Thread: Performance/Maintenance test result collection

Performance/Maintenance test result collection

From
Chris Mckenzie
Date:

Hi.

I'm trying to plan for a performance test session where a large database is subject to regular hits from my application while both regular and full database maintenance is being performed. The idea is to gain a better idea on the impact maintenance will have on regular usage, and when to reasonably schedule both regular and full maintenance.

Is the verbose option for the VACUUM command and physical disk space usage enough? What's a good rule of thumb for verifying that the space supposedly recovered from a FULL vacuum is real? I can turn on verbose for a FULL vacuum and watch the "Total free space (including removable row versions) is 7032 bytes." details, but can it be reasonably correlated against disk linux system tools? (like du) Or only as a guidance that some maintenance is being performed?

Any other stat collection points I should be watching?

Here's an example lazy vacuum verbose output from an empty schema table: (not that you guys haven't seen this stuff enough)

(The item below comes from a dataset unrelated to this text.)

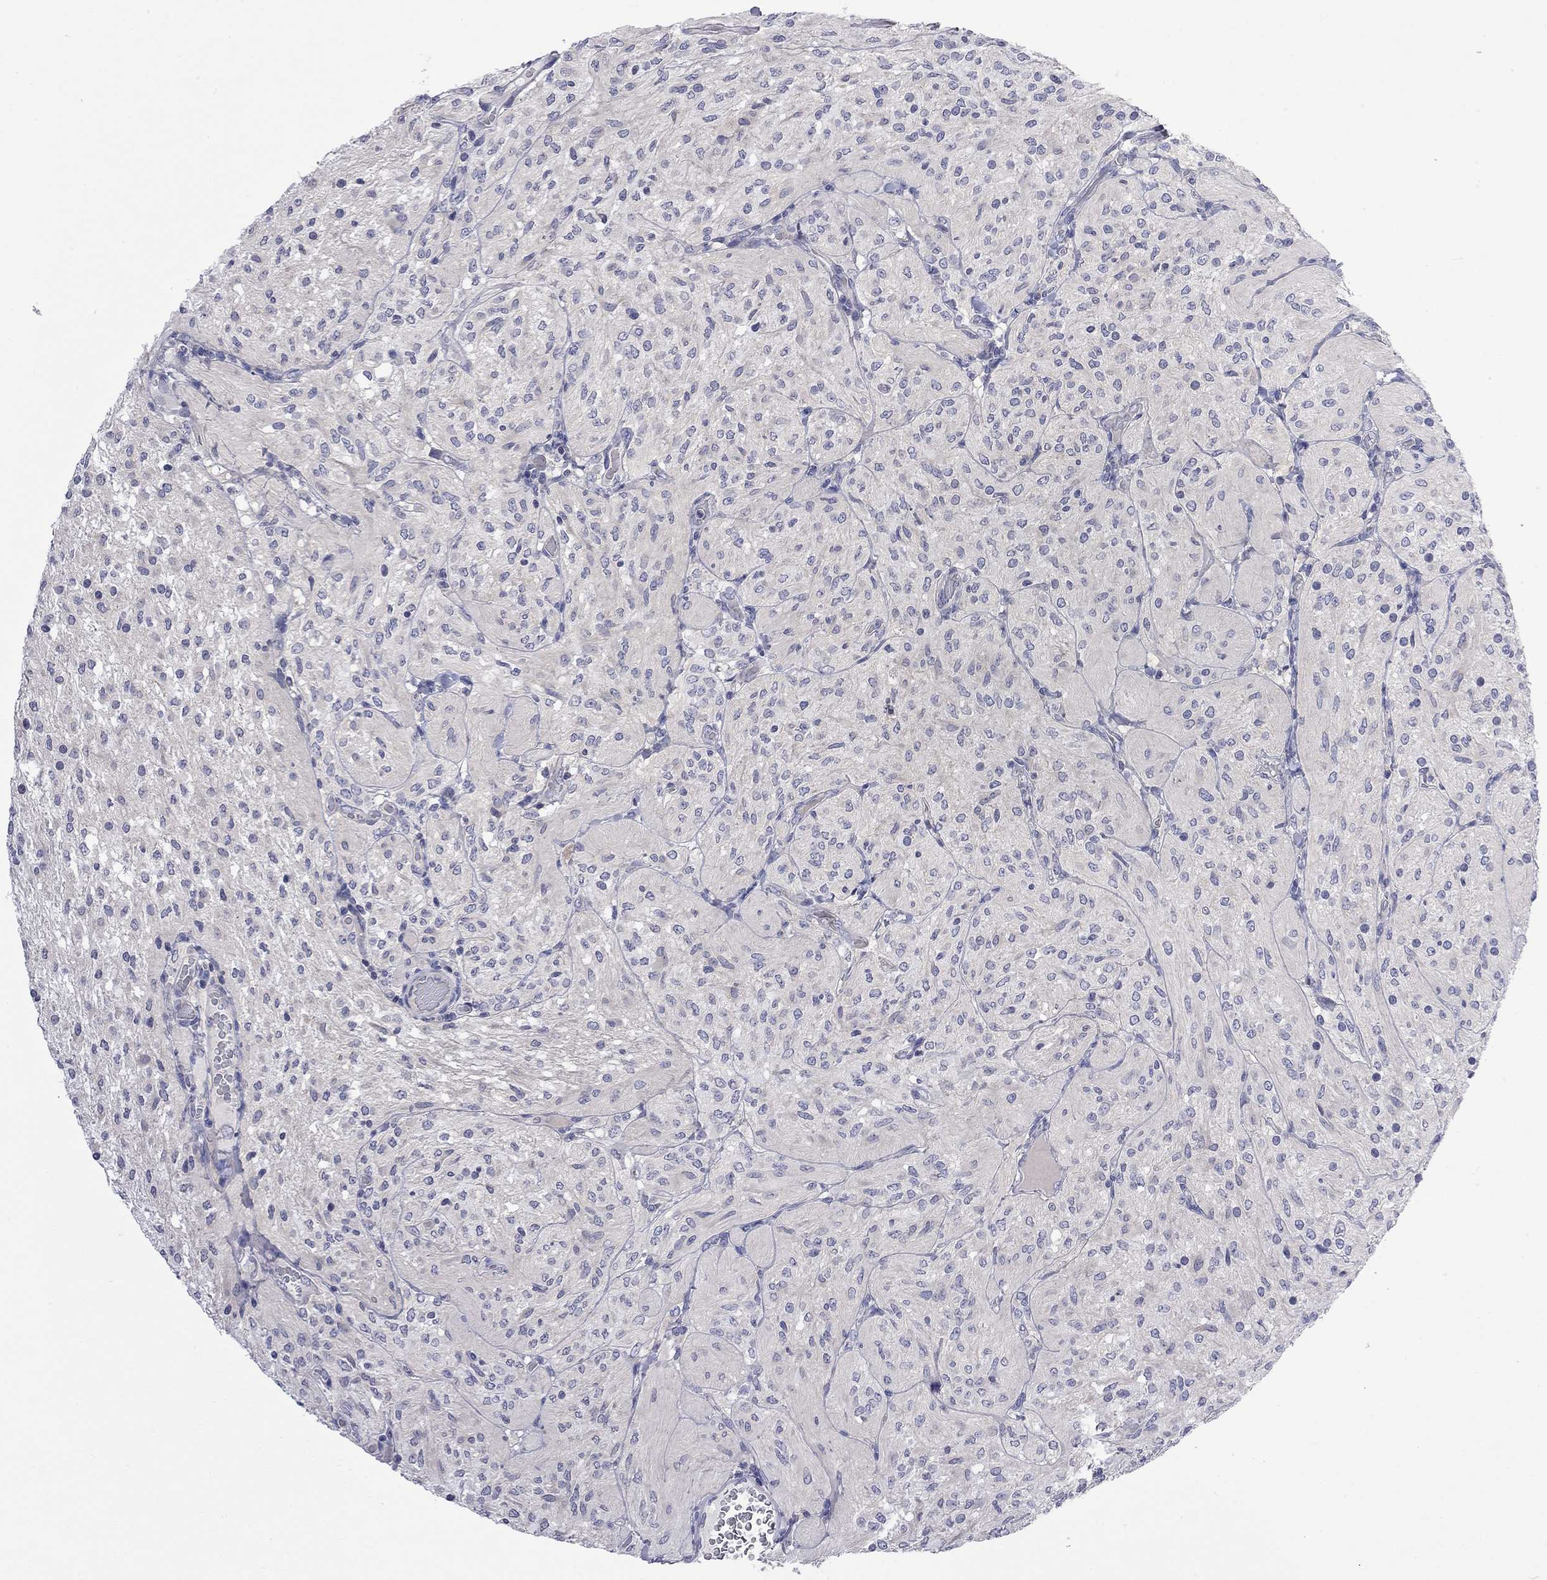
{"staining": {"intensity": "negative", "quantity": "none", "location": "none"}, "tissue": "glioma", "cell_type": "Tumor cells", "image_type": "cancer", "snomed": [{"axis": "morphology", "description": "Glioma, malignant, Low grade"}, {"axis": "topography", "description": "Brain"}], "caption": "IHC micrograph of human low-grade glioma (malignant) stained for a protein (brown), which displays no expression in tumor cells.", "gene": "ABCB4", "patient": {"sex": "male", "age": 3}}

VACUUM VERBOSE app.queuedemails;
INFO:  vacuuming "app.queuedemails"
INFO:  index "queuedemails1" now contains 0 row versions in 1 pages
DETAIL:  0 index pages have been deleted, 0 are currently reusable.
CPU 0.00s/0.00u sec elapsed 0.00 sec.

INFO:  index "queuedemails2" now contains 0 row versions in 1 pages
DETAIL:  0 index pages have been deleted, 0 are currently reusable.
CPU 0.00s/0.00u sec elapsed 0.00 sec.

INFO:  "queuedemails": found 0 removable, 0 nonremovable row versions in 0 pages
DETAIL:  0 dead row versions cannot be removed yet.
There were 0 unused item pointers.
0 pages are entirely empty.
CPU 0.00s/0.00u sec elapsed 0.00 sec.

INFO:  vacuuming "pg_toast.pg_toast_17595"
INFO:  index "pg_toast_17595_index" now contains 0 row versions in 1 pages
DETAIL:  0 index pages have been deleted, 0 are currently reusable.
CPU 0.00s/0.00u sec elapsed 0.00 sec.

INFO:  "pg_toast_17595": found 0 removable, 0 nonremovable row versions in 0 pages
DETAIL:  0 dead row versions cannot be removed yet.
There were 0 unused item pointers.
0 pages are entirely empty.
CPU 0.00s/0.00u sec elapsed 0.00 sec.

THANKS!!!

- Chris
 

Re: Performance/Maintenance test result collection

From
"Jim C. Nasby"
Date:
On Wed, May 17, 2006 at 01:50:22PM -0400, Chris Mckenzie wrote:
> Hi.
>
> I'm trying to plan for a performance test session where a large database is
> subject to regular hits from my application while both regular and full
> database maintenance is being performed. The idea is to gain a better idea
> on the impact maintenance will have on regular usage, and when to reasonably
> schedule both regular and full maintenance.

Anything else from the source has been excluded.